**AÇÃO NECESSÁRIA 1**:
Transcreva, do texto sobre a indiferença, o trecho que se inicia com as palavras que contêm "A indiferença quase" e se encerra com "partes do país.".
**AÇÃO NECESSÁRIA 2**:
De acordo com o texto sobre a indiferença, em que jornal a foto foi publicada?

A indiferença quase absoluta das pessoas quanto a permanência do corpo na praia foi constatada em outras fotos tiradas por diferentes turistas no local. Indiferença quase absoluta. Indiferença que foi quebrada com a publicação da foto no jornal "O Globo", recebida com uma grande quantidade de críticas e mensagens de indignação vindas de leitores de várias partes do país. 
Em seguida, a reportagem continua exibindo vários outros exemplos e situações em que a indiferença se faz cada vez mais comum na sociedade. O psiquiatra José Outeiral, outro entrevistado do programa, aponta com precisão que a indiferença que conduz a banalidade. Ele diz: "sempre que alguém é exposto a um estímulo repetido, semelhante, banaliza, não se percebe mais". E continua: "Então nós vivemos num mundo extremamente banalizado".
Estímulo repetido, semelhante, contínuo. Alguma semelhança entre a política de extermínio praticada pelo nazismo e a cultura do consumo vivida na sociedade atual? Toda. Principalmente quando o assunto é "publicidade ideológica".

**INFORMAÇÕES APRESENTADAS**:
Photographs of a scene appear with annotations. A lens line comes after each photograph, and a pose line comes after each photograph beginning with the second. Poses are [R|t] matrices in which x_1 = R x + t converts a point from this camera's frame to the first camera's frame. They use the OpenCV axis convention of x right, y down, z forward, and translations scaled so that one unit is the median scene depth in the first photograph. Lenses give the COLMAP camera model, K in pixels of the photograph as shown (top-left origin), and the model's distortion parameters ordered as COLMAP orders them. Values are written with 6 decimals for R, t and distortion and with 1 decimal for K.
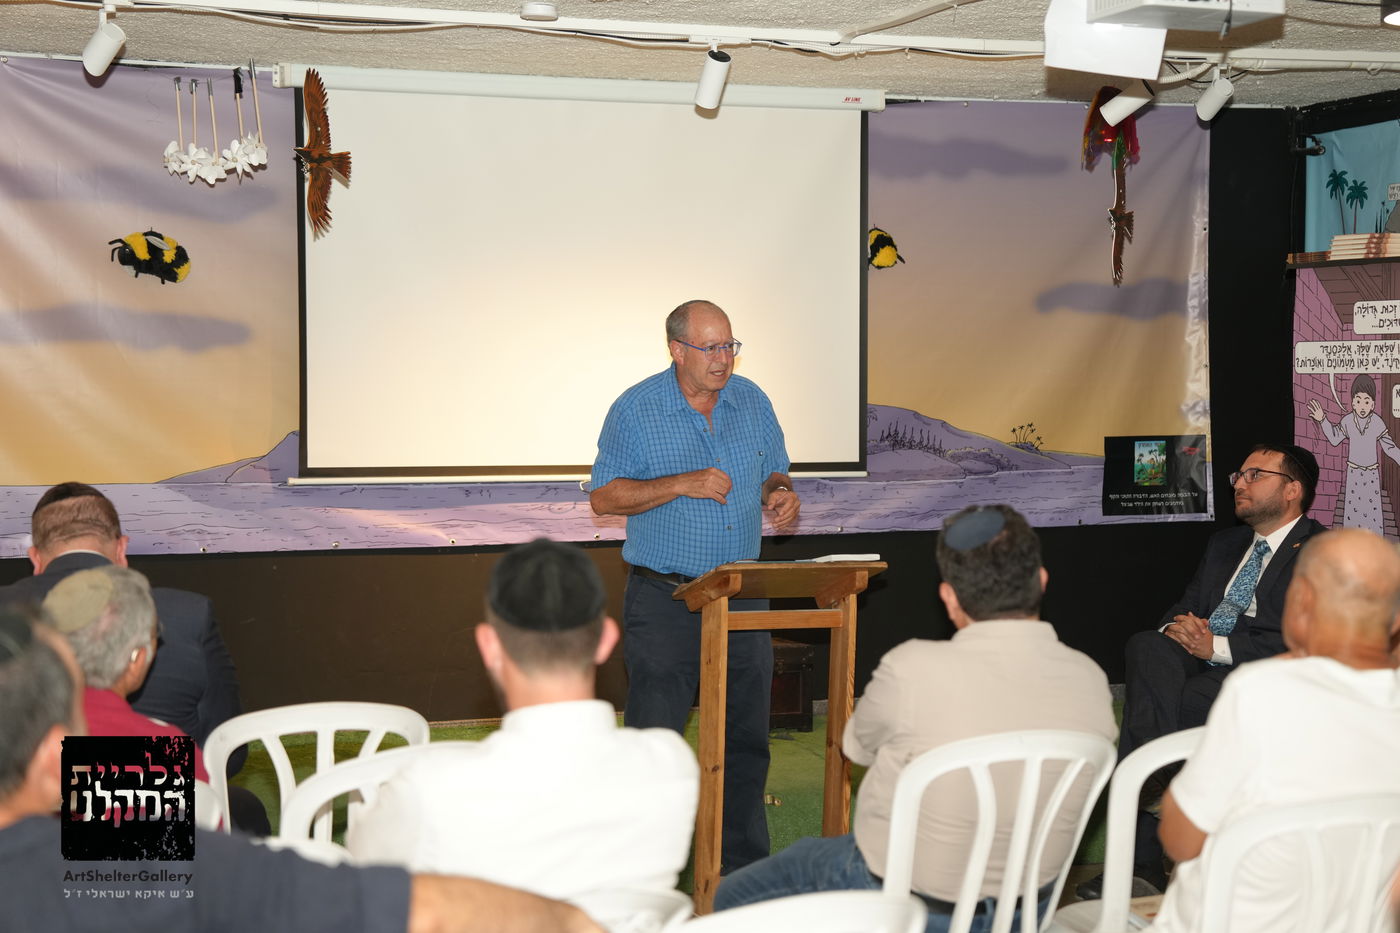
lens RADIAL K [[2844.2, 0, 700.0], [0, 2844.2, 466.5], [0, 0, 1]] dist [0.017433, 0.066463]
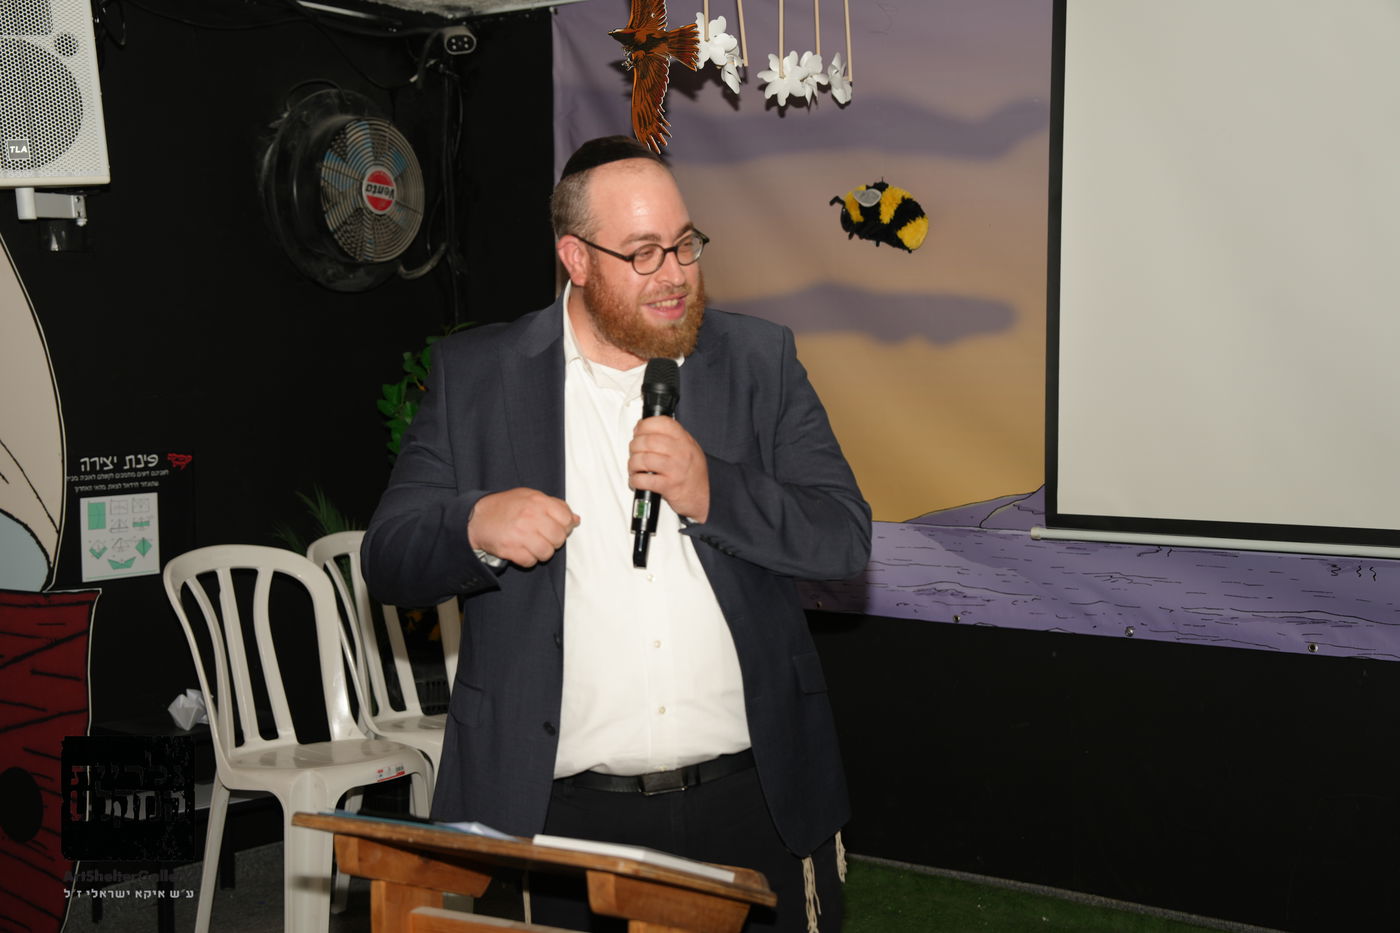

**ESPAÇO DE RESPOSTA 1**:
A indiferença quase absoluta das pessoas quanto a permanência do corpo na praia foi constatada em outras fotos tiradas por diferentes turistas no local. Indiferença quase absoluta. Indiferença que foi quebrada com a publicação da foto no jornal "O Globo", recebida com uma grande quantidade de críticas e mensagens de indignação vindas de leitores de várias partes do país.

**ESPAÇO DE RESPOSTA 2**:
No jornal "O Globo".